Rural health-care experts say that unless the problems of rural hospitals are addressed by state and federal officials, there could be a repeat of the widespread closings that followed an overhaul of the Medicare payment system 30 years ago. That 1983 change, called the prospective payment system, established fixed reimbursements for care instead of payments based on a hospital’s reported costs. It rewarded large, efficient providers, but 440 small hospitals closed before the system was adjusted in 1997 to help them. Those adjustments created the designation of critical-access hospitals for some small, isolated facilities, and exempted them from the fixed-payment system.
“And now, beginning in 2010, we’ve had another series of cuts that are all combining to create another expansion of closures just like we saw in the ‘90s,” said Brock Slabach, senior vice president of the Rural Health Association. “We don’t want to wake up with another disaster.”
In Mount Vernon, a town of 2,678 people nestled in grassland and dairy country about two hours east of Dallas, family practitioner Jean Latortue has taken out a lease on the now-vacant hospital building to convert it into an outpatient and urgent care clinic at his own expense. Reopening may be a risky move, he acknowledged, but the need is there.
“The community went into panic mode,” he said. “I figured I had to step up.”
The nonprofit ETMC Regional Healthcare System, based in Tyler, Texas, closed the Mount Vernon hospital and two others of its then-12 rural hospital affiliates because it could no longer sustain operating losses that had persisted for five years.
Perry Henderson, senior vice president of affiliate hospitals for ETMC, and other experts cite three reasons for the rash of closures nationally.
Sequestration, the across-the-board federal budget cut that arose out of the legislative impasse between the Obama administration and congressional Republicans, has resulted in a 2 percent reduction in Medicare reimbursements since 2013.
“If Medicare is 50 percent of your revenue and you lose two points,” North Carolina’s Holmes said, “it can be a killer.”
Rural hospitals took a second hit from the health law’s reductions in special Medicaid payments to hospitals with large numbers of indigent and uninsured patients. Federal officials made the cuts assuming that most states would embrace the Medicaid expansion envisioned in the law, thus sharply reducing their number of uninsured. But 23 states, including Texas, have declined to do so.
Another issue is the deductibles charged by some of the new insurance plans created under the health law. In many cases, they “are running between $2,500 and $5,000,” and people can’t pay them, said Maggie Elehwany, chief lobbyist for the Rural Health Association.
Latortue, who came to Mount Vernon as an ETMC hospital doctor in 2008, appears undaunted by the challenges of reinventing the hospital, which was treating an average of eight inpatients a week when it closed. Still, he said, “I’m very busy, and patients need to be seen – we'll be all right.”

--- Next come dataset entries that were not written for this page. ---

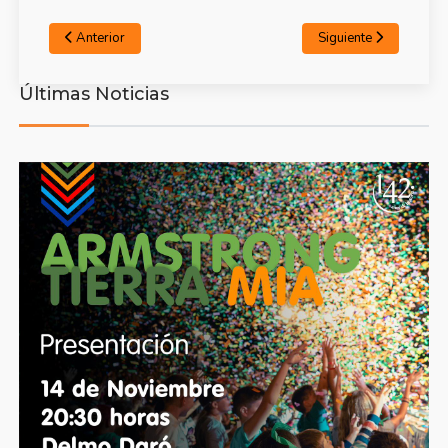
Anterior
Siguiente
Últimas Noticias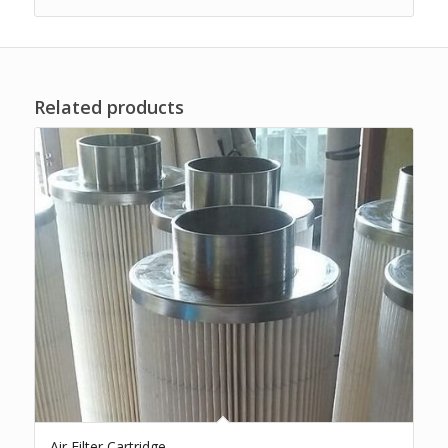
Related products
Air Filter Cartridge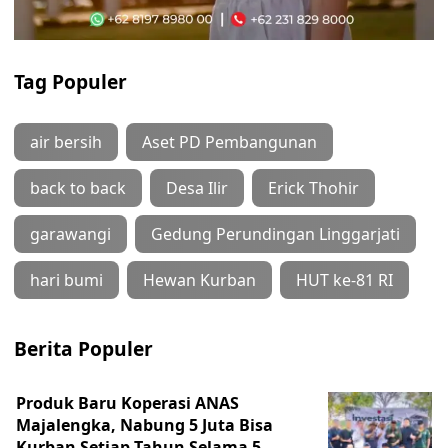
Tag Populer
air bersih
Aset PD Pembangunan
back to back
Desa Ilir
Erick Thohir
garawangi
Gedung Perundingan Linggarjati
hari bumi
Hewan Kurban
HUT ke-81 RI
Berita Populer
Produk Baru Koperasi ANAS
Majalengka, Nabung 5 Juta Bisa
Kurban Setiap Tahun Selama 5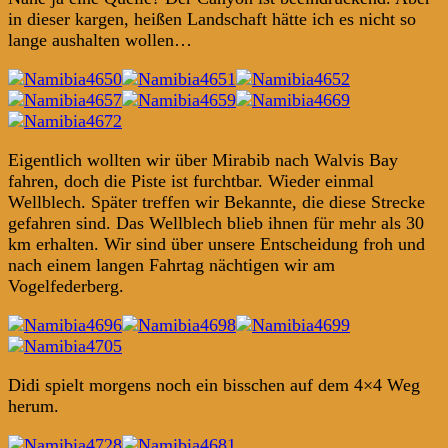
in dieser kargen, heißen Landschaft hätte ich es nicht so
lange aushalten wollen…
Eigentlich wollten wir über Mirabib nach Walvis Bay
fahren, doch die Piste ist furchtbar. Wieder einmal
Wellblech. Später treffen wir Bekannte, die diese Strecke
gefahren sind. Das Wellblech blieb ihnen für mehr als 30
km erhalten. Wir sind über unsere Entscheidung froh und
nach einem langen Fahrtag nächtigen wir am
Vogelfederberg.
Didi spielt morgens noch ein bisschen auf dem 4×4 Weg
herum.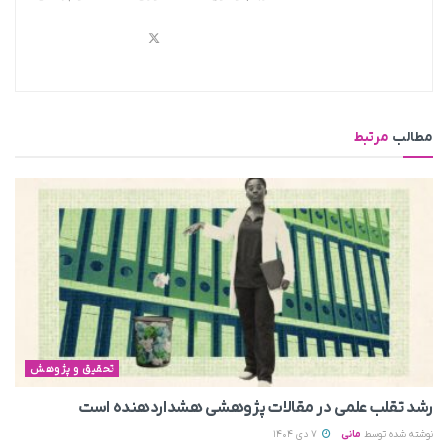
مطالب
مرتبط
تحقیق و پژوهش
رشد تقلب علمی در مقالات پژوهشی هشداردهنده است
نوشته شده توسط
مانی
7 دی 1404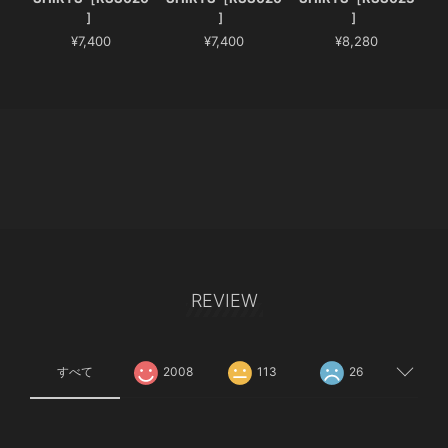
］
］
］
¥7,400
¥7,400
¥8,280
REVIEW
すべて
2008
113
26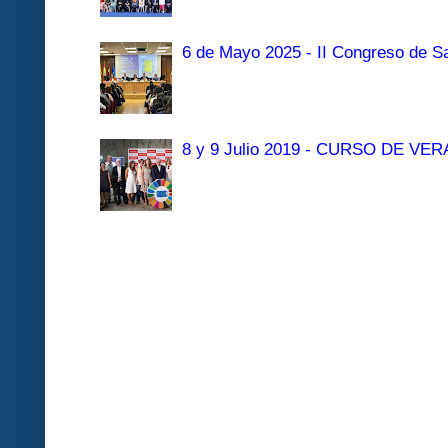
6 de Mayo 2025 - II Congreso de Sa
8 y 9 Julio 2019 - CURSO DE 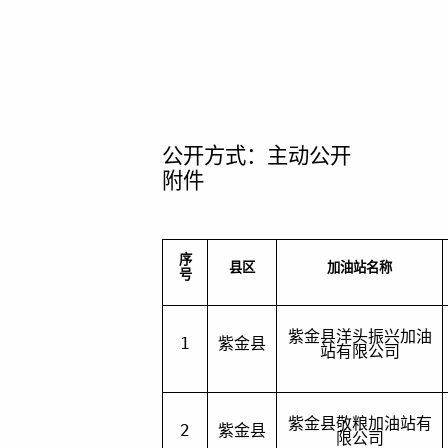
主动公开
公开方式：
附件
序
县区
加油站名称
号
紫金县洋头振兴加油
1
紫金县
站有限公司
紫金县敬粮加油站有
2
紫金县
限公司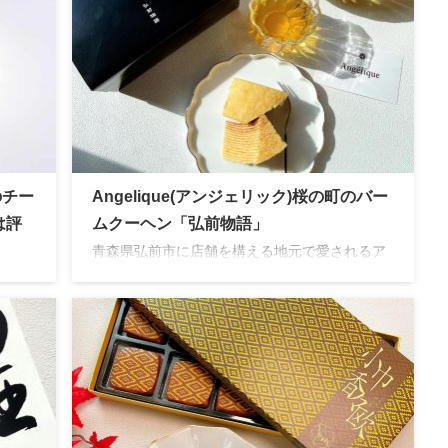
のチー
Angelique(アンジェリック)桜の町のバー
は評
ムクーヘン「弘前物語」
青森県弘前市に店舗を構える地元で愛されるア
ンジェリック。地元素材を使用した美しいスイ
万個売
ーツが魅力的です。旨味がギュッと閉じ込めら
げの
れて後を引く美味しさのバームクーヘンはお土
産にぴったりの逸品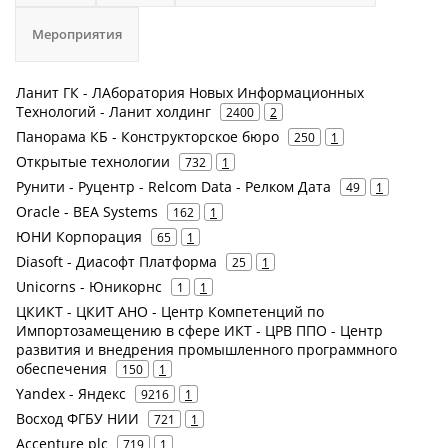
Мероприятия
Ланит ГК - ЛАборатория Новых Информационных
Технологий - Ланит холдинг
2400
2
Панорама КБ - Конструкторское бюро
250
1
Открытые технологии
732
1
Рунити - Руцентр - Relcom Data - Релком Дата
49
1
Oracle - BEA Systems
162
1
ЮНИ Корпорация
65
1
Diasoft - Диасофт Платформа
25
1
Unicorns - Юникорнс
1
1
ЦКИКТ - ЦКИТ АНО - Центр Компетенций по
Импортозамещению в сфере ИКТ - ЦРВ ППО - Центр
развития и внедрения промышленного программного
обеспечения
150
1
Yandex - Яндекс
9216
1
Восход ФГБУ НИИ
721
1
Accenture plc
719
1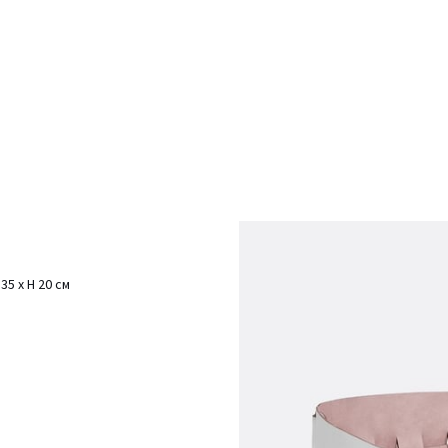
5 x H 20 см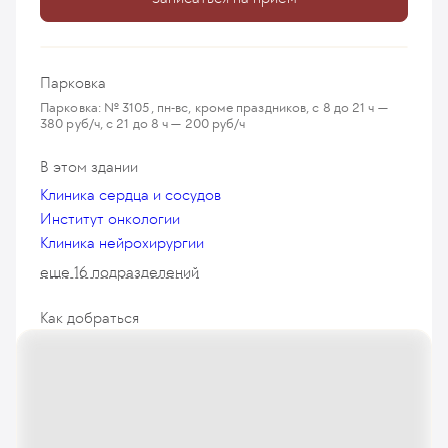
Парковка
Парковка: № 3105, пн-вс, кроме праздников, с 8 до 21 ч —
380 руб/ч, с 21 до 8 ч — 200 руб/ч
В этом здании
Клиника сердца и сосудов
Институт онкологии
Клиника нейрохирургии
еще 16 подразделений
Как добраться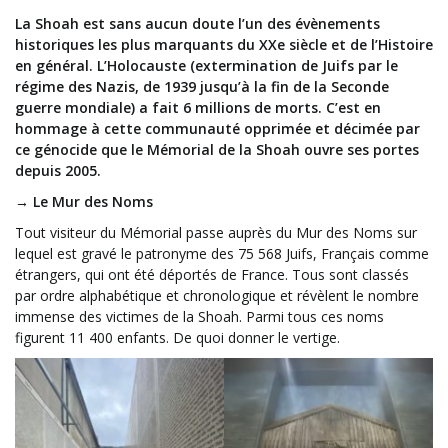
La Shoah est sans aucun doute l’un des évènements
historiques les plus marquants du XXe siècle et de l’Histoire
en général. L’Holocauste (extermination de Juifs par le
régime des Nazis, de 1939 jusqu’à la fin de la Seconde
guerre mondiale) a fait 6 millions de morts. C’est en
hommage à cette communauté opprimée et décimée par
ce génocide que le Mémorial de la Shoah ouvre ses portes
depuis 2005.
→ Le Mur des Noms
Tout visiteur du Mémorial passe auprès du Mur des Noms sur
lequel est gravé le patronyme des 75 568 Juifs, Français comme
étrangers, qui ont été déportés de France. Tous sont classés
par ordre alphabétique et chronologique et révèlent le nombre
immense des victimes de la Shoah. Parmi tous ces noms
figurent 11 400 enfants. De quoi donner le vertige.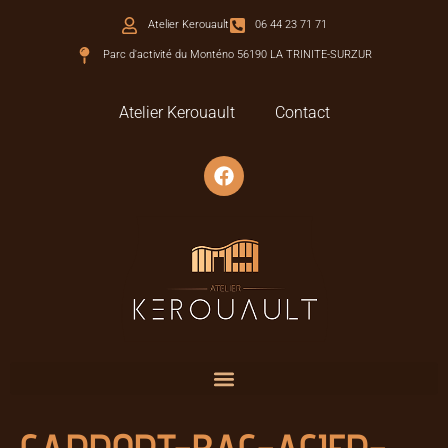
Atelier Kerouault
06 44 23 71 71
Parc d'activité du Monténo 56190 LA TRINITE-SURZUR
Atelier Kerouault
Contact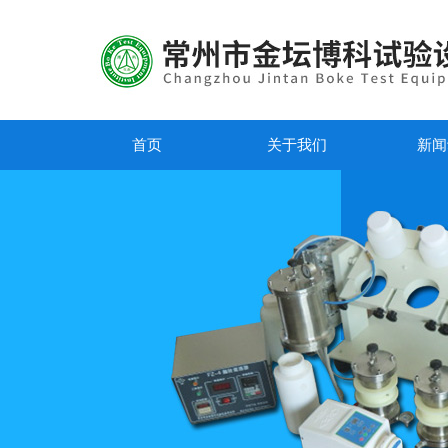
首页
关于我们
新闻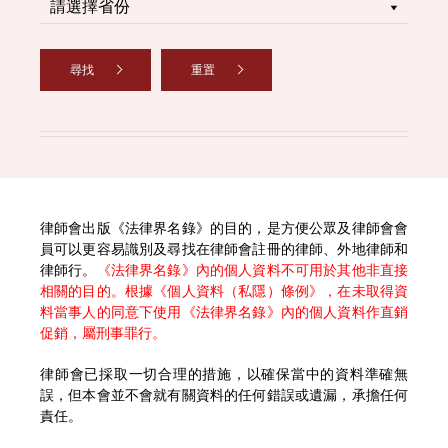
尋找
重置
律師會出版《法律界名錄》的目的，是方便公眾及律師會會
員可以更容易識別及尋找在律師會註冊的律師、外地律師和
律師行。
《法律界名錄》內的個人資料不可用於其他非直接
相關的目的。根據《個人資料（私隱）條例》，在未取得資
料當事人的同意下使用《法律界名錄》內的個人資料作直銷
促銷，屬刑事罪行。
律師會已採取一切合理的措施，以確保當中的資料準確無
誤，但本會並不會就有關資料的任何錯誤或遺漏，承擔任何
責任。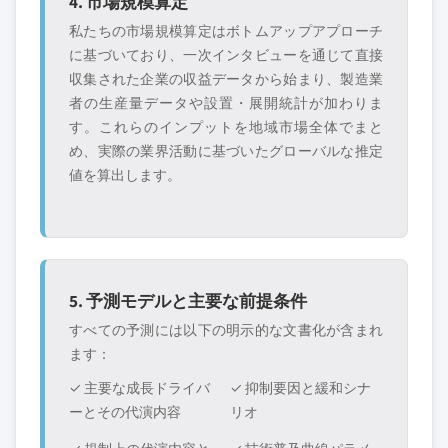
4. 市場規模算定
私たちの市場規模算定はボトムアップアプローチ
に基づいており、一次インタビューを通じて直接
収集された企業の収益データから始まり、製造業
者の生産量データや設置・展開統計が加わりま
す。これらのインプットを地域市場全体でまと
め、実際の業界活動に基づいたグローバルな推定
値を算出します。
5. 予測モデルと主要な前提条件
すべての予測には以下の明示的な文書化が含まれ
ます：
✓ 主要な成長ドライバ
✓ 抑制要因と緩和シナ
ーとその代演内容
リオ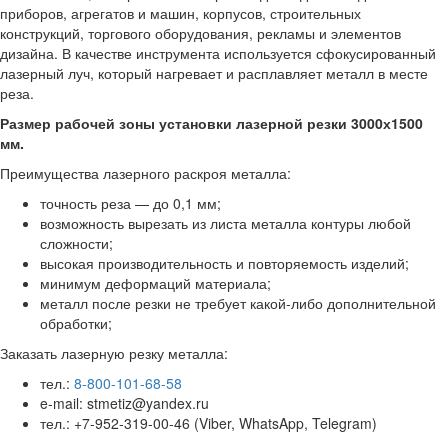
приборов, агрегатов и машин, корпусов, строительных
конструкций, торгового оборудования, рекламы и элементов
дизайна. В качестве инструмента используется сфокусированный
лазерный луч, который нагревает и расплавляет металл в месте
реза.
Размер рабочей зоны установки лазерной резки 3000х1500
мм.
Преимущества лазерного раскроя металла:
точность реза — до 0,1 мм;
возможность вырезать из листа металла контуры любой
сложности;
высокая производительность и повторяемость изделий;
минимум деформаций материала;
металл после резки не требует какой-либо дополнительной
обработки;
Заказать лазерную резку металла:
тел.:
8-800-101-68-58
e-mail: stmetiz@yandex.ru
тел.: +7-952-319-00-46 (Viber, WhatsApp, Telegram)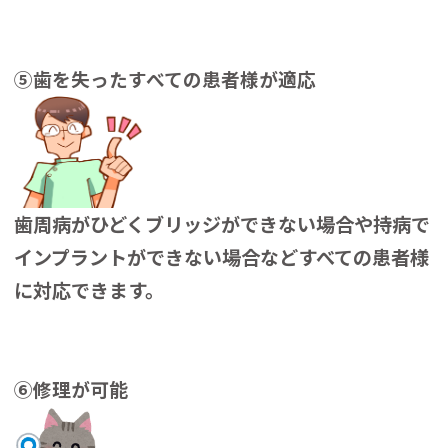
⑤歯を失ったすべての患者様が適応
歯周病がひどくブリッジができない場合や持病で
インプラントができない場合などすべての患者様
に対応できます。
⑥修理が可能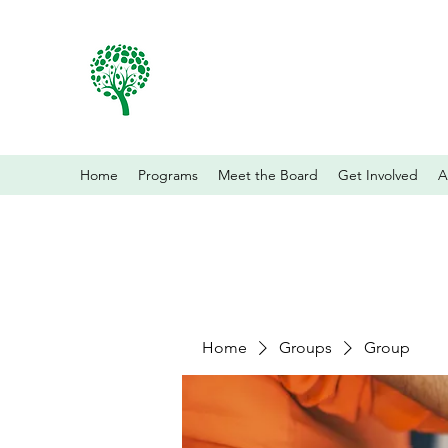
Home
Programs
Meet the Board
Get Involved
A
Home
Groups
Group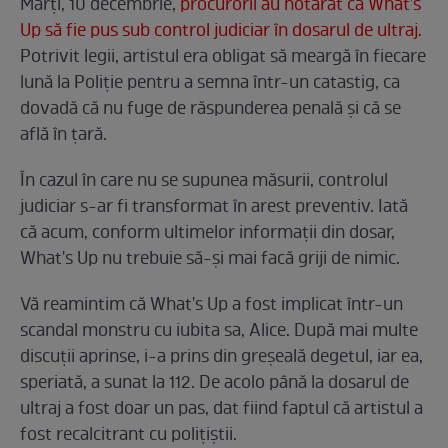
Marţi, 10 decembrie,
procurorii au hotărât ca What's
Up să fie pus sub control judiciar în dosarul de ultraj.
Potrivit legii, artistul era obligat să meargă în fiecare
lună la Poliţie pentru a semna într-un catastig, ca
dovadă că nu fuge de răspunderea penală şi că se
află în ţară.
În cazul în care nu se supunea măsurii, controlul
judiciar s-ar fi transformat în arest preventiv. Iată
că acum, conform ultimelor informaţii din dosar,
What's Up nu trebuie să-şi mai facă griji de nimic.
Vă reamintim că What's Up a fost implicat într-un
scandal monstru cu iubita sa, Alice. După mai multe
discuţii aprinse, i-a prins din greşeală degetul, iar ea,
speriată, a sunat la 112. De acolo până la dosarul de
ultraj a fost doar un pas, dat fiind faptul că artistul a
fost recalcitrant cu poliţiştii.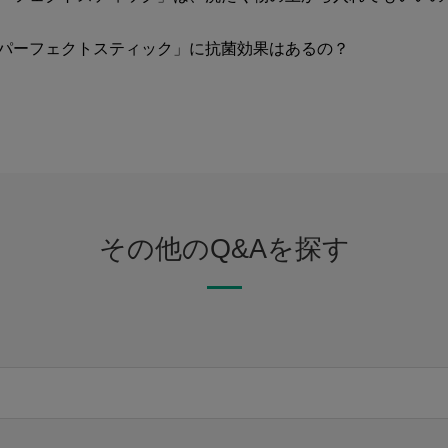
 パーフェクトスティック」に抗菌効果はあるの？
その他のQ&Aを探す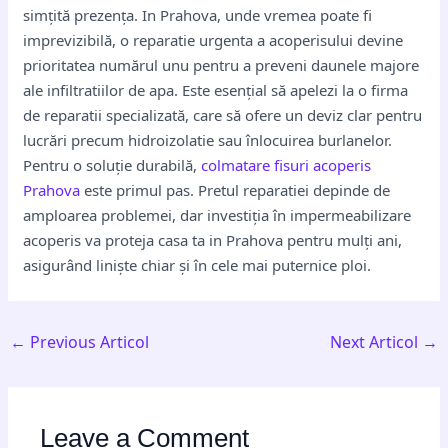
simțită prezența. In Prahova, unde vremea poate fi
imprevizibilă, o reparatie urgenta a acoperisului devine
prioritatea numărul unu pentru a preveni daunele majore
ale infiltratiilor de apa. Este esențial să apelezi la o firma
de reparatii specializată, care să ofere un deviz clar pentru
lucrări precum hidroizolatie sau înlocuirea burlanelor.
Pentru o soluție durabilă,
colmatare fisuri acoperis
Prahova
este primul pas. Pretul reparatiei depinde de
amploarea problemei, dar investiția în impermeabilizare
acoperis va proteja casa ta in Prahova pentru mulți ani,
asigurând liniște chiar și în cele mai puternice ploi.
←
Previous Articol
Next Articol
→
Leave a Comment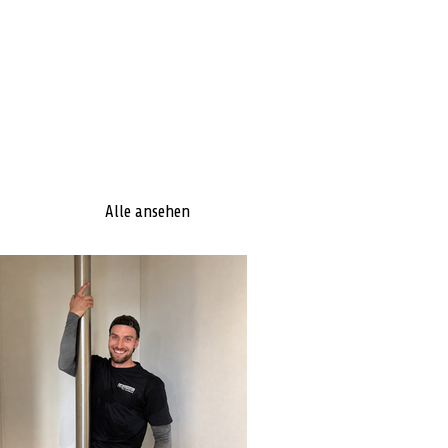
Alle ansehen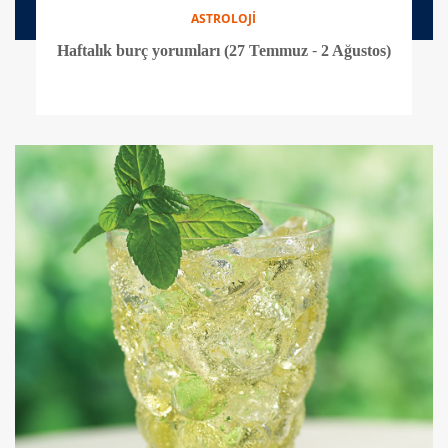
ASTROLOJİ
Haftalık burç yorumları (27 Temmuz - 2 Ağustos)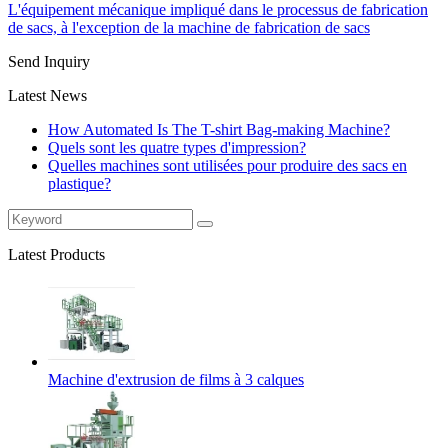
L'équipement mécanique impliqué dans le processus de fabrication
de sacs, à l'exception de la machine de fabrication de sacs
Send Inquiry
Latest News
How Automated Is The T-shirt Bag-making Machine?
Quels sont les quatre types d'impression?
Quelles machines sont utilisées pour produire des sacs en
plastique?
Latest Products
Machine d'extrusion de films à 3 calques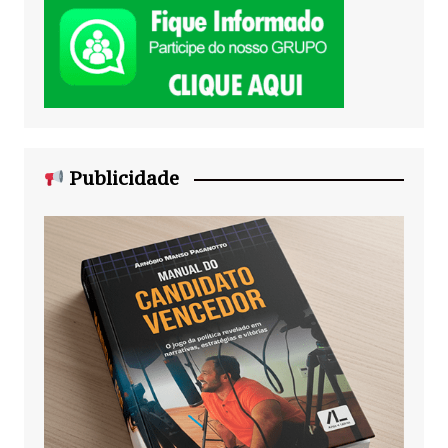
Publicidade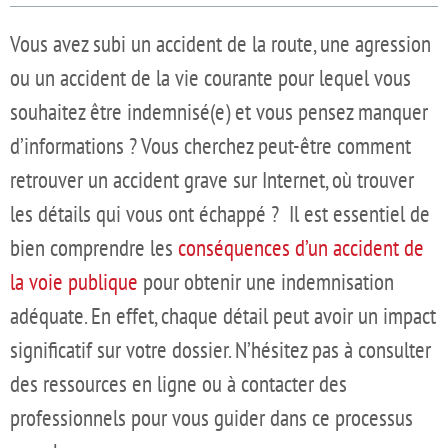
Vous avez subi un accident de la route, une agression
ou un accident de la vie courante pour lequel vous
souhaitez être indemnisé(e) et vous pensez manquer
d’informations ? Vous cherchez peut-être comment
retrouver un accident grave sur Internet, où trouver
les détails qui vous ont échappé ? Il est essentiel de
bien comprendre les
conséquences d’un accident de
la voie publique
pour obtenir une indemnisation
adéquate. En effet, chaque détail peut avoir un impact
significatif sur votre dossier. N’hésitez pas à consulter
des ressources en ligne ou à contacter des
professionnels pour vous guider dans ce processus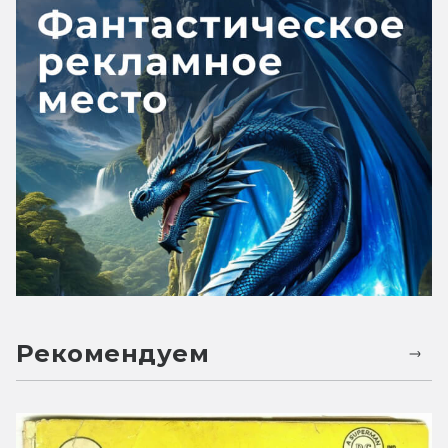
Рекомендуем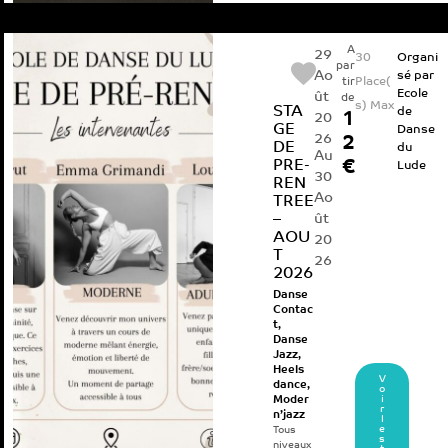
A
29
30
Organi
par
Ao
sé par
Place(
tir
Ecole
ût
de
s) Max
STA
de
1
20
GE
Danse
26
2
DE
du
Au
PRE-
€
Lude
30
REN
Ao
TREE
–
ût
AOU
20
T
26
2026
Danse
Contac
t
,
Danse
Jazz
,
Heels
V
dance
,
o
i
Moder
r
n’jazz
l
e
Tous
s
niveaux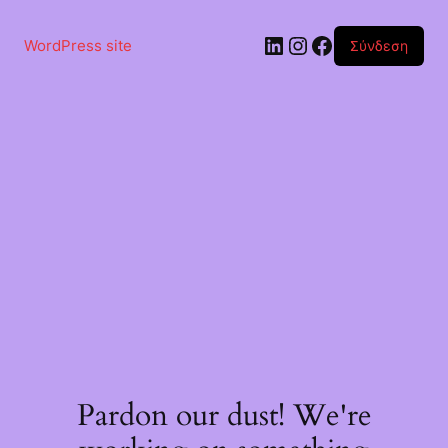
Μετάβαση
στο
Linkedin
Instagram
Facebook
περιεχόμενο
WordPress site
Σύνδεση
Pardon our dust! We're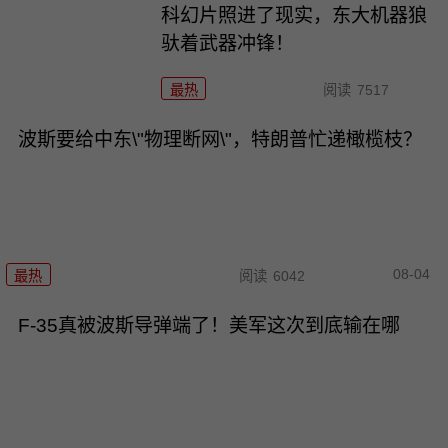
科幻片照进了现实，东大机器狼
驮着武器冲锋！
最热
阅读
7517
波斯要给中东\"物理断网\"，特朗普忙递橄榄枝？
08-04
最热
阅读
6042
F-35真被波斯导弹端了！美军这次到底输在哪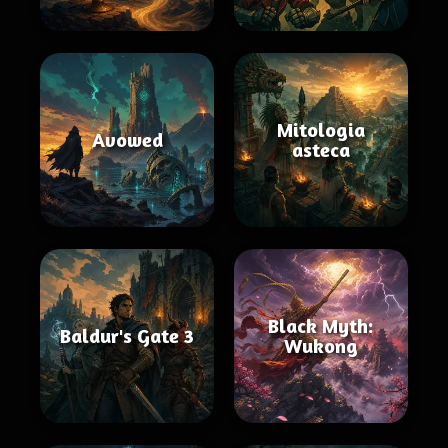
Mitologia
Avowed
asteca
Black Myth:
Baldur's Gate 3
Wukong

At the new clinic, he intends to provide outpatient services, including lab work, and emergency care, stabilizing patients until they can be transferred to the Titus Regional Medical Center in Mount Pleasant, 16 miles away, or to a smaller facility in Winfield, eight miles away. He also plans a wellness clinic to treat obesity and will offer Botox and laser cosmetic services. A cardiologist and a gastroenterologist will make weekly visits, and he is also looking for an Ob-Gyn.
Still, none of this will replace the hospital, and his patients know it. “I live right behind the building,” said Mary Hunter, a fit grandmother of 73. “I’ve had very good health until my blood pressure spiked last week,” she said. “We retired in 2006 and moved here, partly because of the hospital. And now it’s gone.”